Work to complete
Give the records again in full, exactly as written.

Stored dataset items:
·····

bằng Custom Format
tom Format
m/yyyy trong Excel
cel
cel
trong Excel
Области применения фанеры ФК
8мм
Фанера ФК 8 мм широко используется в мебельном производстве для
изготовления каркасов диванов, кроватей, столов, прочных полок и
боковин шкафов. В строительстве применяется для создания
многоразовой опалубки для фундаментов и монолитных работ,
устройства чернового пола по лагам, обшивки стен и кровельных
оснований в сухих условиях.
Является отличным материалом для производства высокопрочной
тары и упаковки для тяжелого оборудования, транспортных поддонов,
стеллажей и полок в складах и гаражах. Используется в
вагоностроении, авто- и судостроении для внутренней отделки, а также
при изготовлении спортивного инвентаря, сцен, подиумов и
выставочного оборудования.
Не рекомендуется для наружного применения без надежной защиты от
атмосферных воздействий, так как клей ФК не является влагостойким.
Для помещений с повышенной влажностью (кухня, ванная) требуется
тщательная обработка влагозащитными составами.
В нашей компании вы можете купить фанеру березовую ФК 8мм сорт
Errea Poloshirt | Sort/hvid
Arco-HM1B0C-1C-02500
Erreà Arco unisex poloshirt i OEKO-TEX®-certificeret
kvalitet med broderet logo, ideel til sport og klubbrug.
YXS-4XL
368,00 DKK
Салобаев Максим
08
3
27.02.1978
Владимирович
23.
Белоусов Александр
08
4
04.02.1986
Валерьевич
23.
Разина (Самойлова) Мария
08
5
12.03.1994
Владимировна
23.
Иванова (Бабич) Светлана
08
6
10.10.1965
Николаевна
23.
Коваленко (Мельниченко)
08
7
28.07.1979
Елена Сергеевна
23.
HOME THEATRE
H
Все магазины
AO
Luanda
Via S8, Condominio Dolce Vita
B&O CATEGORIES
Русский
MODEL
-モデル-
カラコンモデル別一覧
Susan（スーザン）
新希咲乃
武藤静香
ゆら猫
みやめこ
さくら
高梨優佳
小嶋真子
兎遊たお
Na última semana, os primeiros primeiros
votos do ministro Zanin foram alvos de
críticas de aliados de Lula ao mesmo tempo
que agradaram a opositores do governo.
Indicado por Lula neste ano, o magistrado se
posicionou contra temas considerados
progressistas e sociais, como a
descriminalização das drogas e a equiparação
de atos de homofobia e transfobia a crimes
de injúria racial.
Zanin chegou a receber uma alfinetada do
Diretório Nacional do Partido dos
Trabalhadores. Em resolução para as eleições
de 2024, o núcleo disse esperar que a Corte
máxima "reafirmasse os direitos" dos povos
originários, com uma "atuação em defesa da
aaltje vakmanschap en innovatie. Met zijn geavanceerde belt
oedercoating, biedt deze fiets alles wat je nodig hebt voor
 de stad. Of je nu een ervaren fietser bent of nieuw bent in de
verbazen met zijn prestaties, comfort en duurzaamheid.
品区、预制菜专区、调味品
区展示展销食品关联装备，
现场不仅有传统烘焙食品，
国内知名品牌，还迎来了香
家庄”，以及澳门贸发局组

·····

Task output
bằng Custom Format
tom Format
m/yyyy trong Excel
cel
cel
trong Excel
Области применения фанеры ФК
8мм
Фанера ФК 8 мм широко используется в мебельном производстве для
изготовления каркасов диванов, кроватей, столов, прочных полок и
боковин шкафов. В строительстве применяется для создания
многоразовой опалубки для фундаментов и монолитных работ,
устройства чернового пола по лагам, обшивки стен и кровельных
оснований в сухих условиях.
Является отличным материалом для производства высокопрочной
тары и упаковки для тяжелого оборудования, транспортных поддонов,
стеллажей и полок в складах и гаражах. Используется в
вагоностроении, авто- и судостроении для внутренней отделки, а также
при изготовлении спортивного инвентаря, сцен, подиумов и
выставочного оборудования.
Не рекомендуется для наружного применения без надежной защиты от
атмосферных воздействий, так как клей ФК не является влагостойким.
Для помещений с повышенной влажностью (кухня, ванная) требуется
тщательная обработка влагозащитными составами.
В нашей компании вы можете купить фанеру березовую ФК 8мм сорт
Errea Poloshirt | Sort/hvid
Arco-HM1B0C-1C-02500
Erreà Arco unisex poloshirt i OEKO-TEX®-certificeret
kvalitet med broderet logo, ideel til sport og klubbrug.
YXS-4XL
368,00 DKK
Салобаев Максим
08
3
27.02.1978
Владимирович
23.
Белоусов Александр
08
4
04.02.1986
Валерьевич
23.
Разина (Самойлова) Мария
08
5
12.03.1994
Владимировна
23.
Иванова (Бабич) Светлана
08
6
10.10.1965
Николаевна
23.
Коваленко (Мельниченко)
08
7
28.07.1979
Елена Сергеевна
23.
HOME THEATRE
H
Все магазины
AO
Luanda
Via S8, Condominio Dolce Vita
B&O CATEGORIES
Русский
MODEL
-モデル-
カラコンモデル別一覧
Susan（スーザン）
新希咲乃
武藤静香
ゆら猫
みやめこ
さくら
高梨優佳
小嶋真子
兎遊たお
Na última semana, os primeiros primeiros
votos do ministro Zanin foram alvos de
críticas de aliados de Lula ao mesmo tempo
que agradaram a opositores do governo.
Indicado por Lula neste ano, o magistrado se
posicionou contra temas considerados
progressistas e sociais, como a
descriminalização das drogas e a equiparação
de atos de homofobia e transfobia a crimes
de injúria racial.
Zanin chegou a receber uma alfinetada do
Diretório Nacional do Partido dos
Trabalhadores. Em resolução para as eleições
de 2024, o núcleo disse esperar que a Corte
máxima "reafirmasse os direitos" dos povos
originários, com uma "atuação em defesa da
aaltje vakmanschap en innovatie. Met zijn geavanceerde belt
oedercoating, biedt deze fiets alles wat je nodig hebt voor
 de stad. Of je nu een ervaren fietser bent of nieuw bent in de
verbazen met zijn prestaties, comfort en duurzaamheid.
品区、预制菜专区、调味品
区展示展销食品关联装备，
现场不仅有传统烘焙食品，
国内知名品牌，还迎来了香
家庄”，以及澳门贸发局组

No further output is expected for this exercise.